──────── Data provided ────────
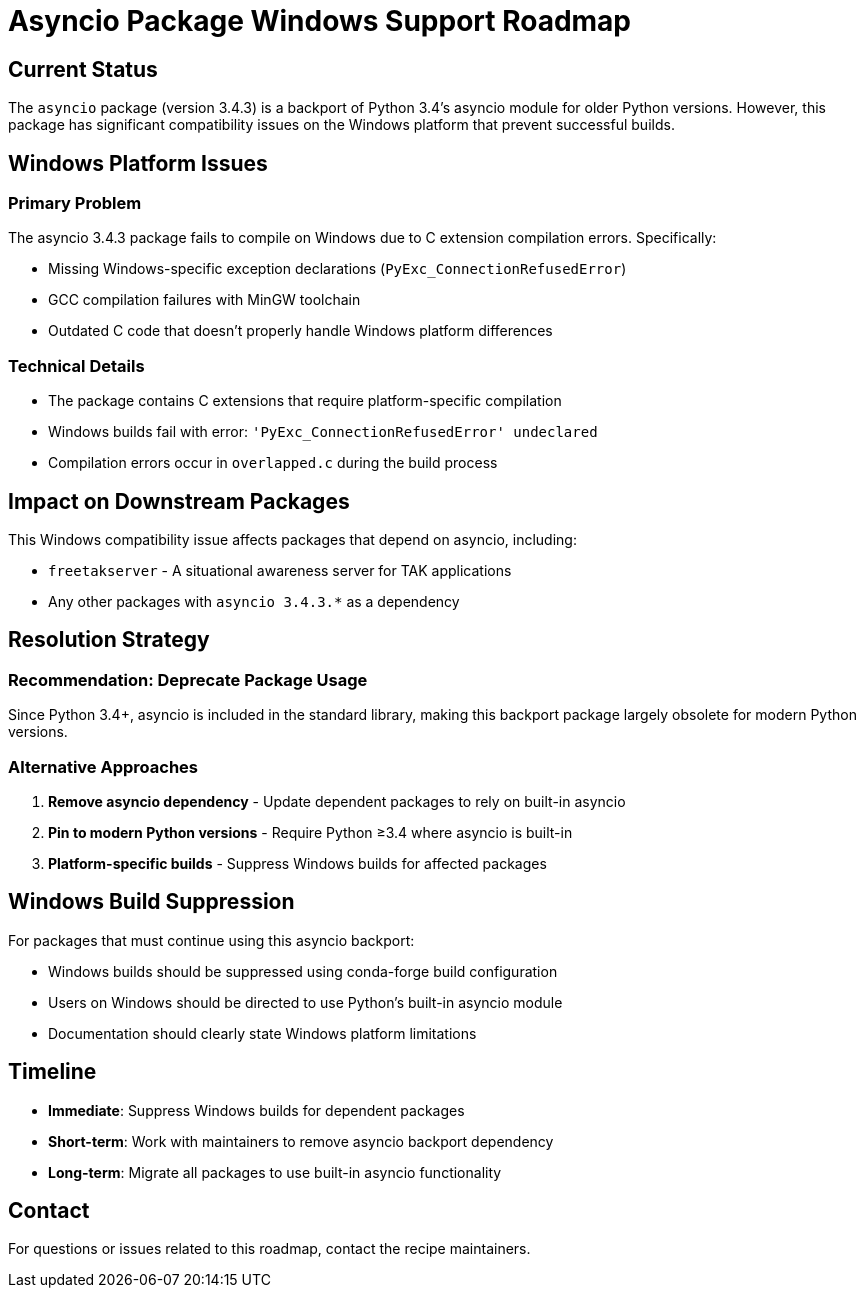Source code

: = Asyncio Package Windows Support Roadmap

== Current Status

The `asyncio` package (version 3.4.3) is a backport of Python 3.4's asyncio module for older Python versions. However, this package has significant compatibility issues on the Windows platform that prevent successful builds.

== Windows Platform Issues

=== Primary Problem
The asyncio 3.4.3 package fails to compile on Windows due to C extension compilation errors. Specifically:

* Missing Windows-specific exception declarations (`PyExc_ConnectionRefusedError`)
* GCC compilation failures with MinGW toolchain
* Outdated C code that doesn't properly handle Windows platform differences

=== Technical Details
* The package contains C extensions that require platform-specific compilation
* Windows builds fail with error: `'PyExc_ConnectionRefusedError' undeclared`
* Compilation errors occur in `overlapped.c` during the build process

== Impact on Downstream Packages

This Windows compatibility issue affects packages that depend on asyncio, including:

* `freetakserver` - A situational awareness server for TAK applications
* Any other packages with `asyncio 3.4.3.*` as a dependency

== Resolution Strategy

=== Recommendation: Deprecate Package Usage
Since Python 3.4+, asyncio is included in the standard library, making this backport package largely obsolete for modern Python versions.

=== Alternative Approaches
1. **Remove asyncio dependency** - Update dependent packages to rely on built-in asyncio
2. **Pin to modern Python versions** - Require Python ≥3.4 where asyncio is built-in
3. **Platform-specific builds** - Suppress Windows builds for affected packages

== Windows Build Suppression

For packages that must continue using this asyncio backport:

* Windows builds should be suppressed using conda-forge build configuration
* Users on Windows should be directed to use Python's built-in asyncio module
* Documentation should clearly state Windows platform limitations

== Timeline

* **Immediate**: Suppress Windows builds for dependent packages
* **Short-term**: Work with maintainers to remove asyncio backport dependency
* **Long-term**: Migrate all packages to use built-in asyncio functionality

== Contact

For questions or issues related to this roadmap, contact the recipe maintainers.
────────
## Exercise goal
Which lines in the records contain the word "errors"? Copy each one.

## Answer to the problem
The asyncio 3.4.3 package fails to compile on Windows due to C extension compilation errors. Specifically:
* Compilation errors occur in `overlapped.c` during the build process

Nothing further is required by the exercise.